Непрочную и “вредоносную” общность, возникающую на стыке двух суперэтносов, Гумилев назвал “химерой”. По этой причине он выступал против смешанных браков, хотя и стремился отмежеваться от расизма. “Для сохранения этнических традиций необходима эндогамия, потому что эндогамная семья передает ребенку отработанный стереотип поведения, а экзогамная семья передает ему два стереотипа, взаимно погашающих друг друга”, — писал он и настаивал, что здесь речь идет не о расовых, а о поведенческих различиях.

В частности, он утверждал, что, заселяя новый природный район, люди меняли стереотип поведения, а значит, “создавали новый этнос”. Вместе с тем, касаясь проблемы происхождения этноса, Гумилев демонстрировал именно биологический, а не культурологический подход. Ведь становление этноса он связывал прежде всего с “пассионарностью”. Под последней он понимал “психологический фактор” — неизбывное стремление к творческой созидательной деятельности, “антиэгоистическую этику”, в силу которой “достижение намеченной цели представляется субъекту ценнее собственной жизни”. И в то же время в “пассионарности” он видел важный наследственный, то есть биологический, признак, который передавался “незаконным детям”.

Иными словами, “пассионарность — это врожденная способность организма абсорбировать энергию внешней среды и выдавать ее в виде работы”, а “этносы возникают как природные феномены вследствие пассионарных толчков-мутаций”. Гумилев даже специально пояснял, что возникновение “пассионарности” связано именно с космическим облучением и не имеет никакого отношения ни к инфраструктуре, ни к ландшафту, ни к этническому сознанию.

Как конкретно мог развиваться процесс этногенеза, Гумилев описал на примере сложения хазарского этноса в результате случайного полового общения между тюркютскими воинами и местными женщинами в низовьях Волги. Он настаивал на том, что воспитание эти дети получили от матерей. Но именно отцы наградили детей “пассионарностью”, которую Гумилев в данном случае сводил к наследственным соматическим и физиологическим чертам.

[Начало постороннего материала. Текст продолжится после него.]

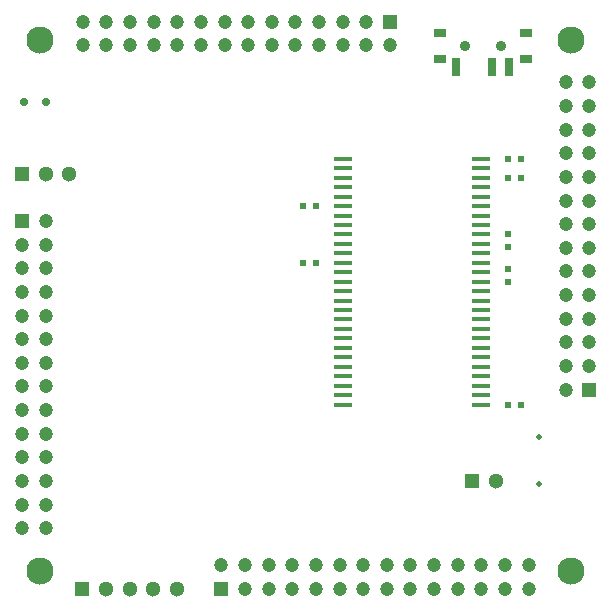
<source format=gbr>
G04 #@! TF.FileFunction,Soldermask,Bot*
%FSLAX46Y46*%
G04 Gerber Fmt 4.6, Leading zero omitted, Abs format (unit mm)*
G04 Created by KiCad (PCBNEW 4.0.6) date 03/11/19 23:36:44*
%MOMM*%
%LPD*%
G01*
G04 APERTURE LIST*
%ADD10C,0.100000*%
%ADD11C,0.700000*%
%ADD12R,1.300000X1.300000*%
%ADD13C,1.300000*%
%ADD14C,0.900000*%
%ADD15R,0.700000X1.500000*%
%ADD16R,1.000000X0.800000*%
%ADD17C,1.200000*%
%ADD18R,1.200000X1.200000*%
%ADD19C,2.300000*%
%ADD20R,1.524000X0.458000*%
%ADD21R,0.600000X0.500000*%
%ADD22C,0.500000*%
%ADD23R,0.500000X0.600000*%
G04 APERTURE END LIST*
D10*
D11*
X102990000Y-107800000D03*
X101190000Y-107800000D03*
D12*
X139100000Y-139900000D03*
D13*
X141100000Y-139900000D03*
D14*
X138500000Y-103075000D03*
X141500000Y-103075000D03*
D15*
X137750000Y-104825000D03*
X140750000Y-104825000D03*
X142250000Y-104825000D03*
D16*
X136350000Y-101975000D03*
X143650000Y-101975000D03*
X143650000Y-104175000D03*
X136350000Y-104175000D03*
D17*
X143870000Y-149000000D03*
X143870000Y-147000000D03*
X141870000Y-147000000D03*
X141870000Y-149000000D03*
D18*
X117870000Y-149000000D03*
D17*
X117870000Y-147000000D03*
X119870000Y-149000000D03*
X119870000Y-147000000D03*
X121870000Y-149000000D03*
X121870000Y-147000000D03*
X123870000Y-149000000D03*
X123870000Y-147000000D03*
X125870000Y-149000000D03*
X125870000Y-147000000D03*
X127870000Y-149000000D03*
X127870000Y-147000000D03*
X129870000Y-149000000D03*
X129870000Y-147000000D03*
X131870000Y-149000000D03*
X131870000Y-147000000D03*
X133870000Y-149000000D03*
X133870000Y-147000000D03*
X135870000Y-149000000D03*
X135870000Y-147000000D03*
X137870000Y-149000000D03*
X137870000Y-147000000D03*
X139870000Y-149000000D03*
X139870000Y-147000000D03*
X106130000Y-101000000D03*
X106130000Y-103000000D03*
X108130000Y-103000000D03*
X108130000Y-101000000D03*
D18*
X132130000Y-101000000D03*
D17*
X132130000Y-103000000D03*
X130130000Y-101000000D03*
X130130000Y-103000000D03*
X128130000Y-101000000D03*
X128130000Y-103000000D03*
X126130000Y-101000000D03*
X126130000Y-103000000D03*
X124130000Y-101000000D03*
X124130000Y-103000000D03*
X122130000Y-101000000D03*
X122130000Y-103000000D03*
X120130000Y-101000000D03*
X120130000Y-103000000D03*
X118130000Y-101000000D03*
X118130000Y-103000000D03*
X116130000Y-101000000D03*
X116130000Y-103000000D03*
X114130000Y-101000000D03*
X114130000Y-103000000D03*
X112130000Y-101000000D03*
X112130000Y-103000000D03*
X110130000Y-101000000D03*
X110130000Y-103000000D03*
D19*
X147500000Y-147500000D03*
X102500000Y-147500000D03*
X147500000Y-102500000D03*
X102500000Y-102500000D03*
D20*
X139840000Y-112600000D03*
X139840000Y-113400000D03*
X139840000Y-114200000D03*
X139840000Y-115000000D03*
X139840000Y-115800000D03*
X139840000Y-116600000D03*
X139840000Y-117400000D03*
X139840000Y-118200000D03*
X139840000Y-119000000D03*
X139840000Y-119800000D03*
X139840000Y-120600000D03*
X139840000Y-121400000D03*
X139840000Y-122200000D03*
X139840000Y-123000000D03*
X139840000Y-123800000D03*
X139840000Y-124600000D03*
X139840000Y-125400000D03*
X139840000Y-126200000D03*
X139840000Y-127000000D03*
X139840000Y-127800000D03*
X139840000Y-128600000D03*
X139840000Y-129400000D03*
X139840000Y-130200000D03*
X139840000Y-131000000D03*
X139840000Y-131800000D03*
X139840000Y-132600000D03*
X139840000Y-133400000D03*
X128160000Y-133400000D03*
X128160000Y-132600000D03*
X128160000Y-131800000D03*
X128160000Y-131000000D03*
X128160000Y-130200000D03*
X128160000Y-129400000D03*
X128160000Y-128600000D03*
X128160000Y-127800000D03*
X128160000Y-127000000D03*
X128160000Y-126200000D03*
X128160000Y-125400000D03*
X128160000Y-124600000D03*
X128160000Y-123800000D03*
X128160000Y-123000000D03*
X128160000Y-122200000D03*
X128160000Y-121400000D03*
X128160000Y-120600000D03*
X128160000Y-119800000D03*
X128160000Y-119000000D03*
X128160000Y-118200000D03*
X128160000Y-117400000D03*
X128160000Y-116600000D03*
X128160000Y-115800000D03*
X128160000Y-115000000D03*
X128160000Y-114200000D03*
X128160000Y-113400000D03*
X128160000Y-112600000D03*
D17*
X101000000Y-143870000D03*
X103000000Y-143870000D03*
X103000000Y-141870000D03*
X101000000Y-141870000D03*
D18*
X101000000Y-117870000D03*
D17*
X103000000Y-117870000D03*
X101000000Y-119870000D03*
X103000000Y-119870000D03*
X101000000Y-121870000D03*
X103000000Y-121870000D03*
X101000000Y-123870000D03*
X103000000Y-123870000D03*
X101000000Y-125870000D03*
X103000000Y-125870000D03*
X101000000Y-127870000D03*
X103000000Y-127870000D03*
X101000000Y-129870000D03*
X103000000Y-129870000D03*
X101000000Y-131870000D03*
X103000000Y-131870000D03*
X101000000Y-133870000D03*
X103000000Y-133870000D03*
X101000000Y-135870000D03*
X103000000Y-135870000D03*
X101000000Y-137870000D03*
X103000000Y-137870000D03*
X101000000Y-139870000D03*
X103000000Y-139870000D03*
D21*
X142090000Y-112600000D03*
X143190000Y-112600000D03*
D12*
X101000000Y-113870000D03*
D13*
X103000000Y-113870000D03*
X105000000Y-113870000D03*
X114100000Y-149000000D03*
D12*
X106100000Y-149000000D03*
D13*
X108100000Y-149000000D03*
X110100000Y-149000000D03*
X112100000Y-149000000D03*
D22*
X144790000Y-140110000D03*
X144790000Y-136110000D03*
D17*
X149000000Y-106130000D03*
X147000000Y-106130000D03*
X147000000Y-108130000D03*
X149000000Y-108130000D03*
D18*
X149000000Y-132130000D03*
D17*
X147000000Y-132130000D03*
X149000000Y-130130000D03*
X147000000Y-130130000D03*
X149000000Y-128130000D03*
X147000000Y-128130000D03*
X149000000Y-126130000D03*
X147000000Y-126130000D03*
X149000000Y-124130000D03*
X147000000Y-124130000D03*
X149000000Y-122130000D03*
X147000000Y-122130000D03*
X149000000Y-120130000D03*
X147000000Y-120130000D03*
X149000000Y-118130000D03*
X147000000Y-118130000D03*
X149000000Y-116130000D03*
X147000000Y-116130000D03*
X149000000Y-114130000D03*
X147000000Y-114130000D03*
X149000000Y-112130000D03*
X147000000Y-112130000D03*
X149000000Y-110130000D03*
X147000000Y-110130000D03*
D23*
X142120000Y-119000000D03*
X142120000Y-120100000D03*
X142120000Y-123000000D03*
X142120000Y-121900000D03*
D21*
X142090000Y-133400000D03*
X143190000Y-133400000D03*
X125910000Y-121400000D03*
X124810000Y-121400000D03*
X125910000Y-116600000D03*
X124810000Y-116600000D03*
X142090000Y-114200000D03*
X143190000Y-114200000D03*
M02*

</source>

Судя по этому и другим приводимым им примерам, по его мнению, “пассионарность” передавалась главным образом половым путем. Впрочем, концепцию Гумилева вряд ли можно назвать последовательной, ибо он в одно и то же время утверждал и то, что “природу и культуру губят свободное общение и свободная любовь”, и то, что все этносы имеют смешанное происхождение. Отчетливо сознавая противоречивость этой концепции, Гумилев пытался ввести более дифференцированный подход, связывая результаты “метисации” со степенью “пассионарности” взаимодействовавших групп.

Более того, чтобы обойти серьезные проблемы, возникающие в связи с его построениями, он помещал источник этногенеза вне Земли, связывая “пассионарный толчок” с неким воздействием “неземного происхождения”. Иначе говоря, центральную для своей концепции проблему Гумилев решал с позиций средневековой мистики, а не современной науки, в чем также отражалось родство его метода с классическим евразийством.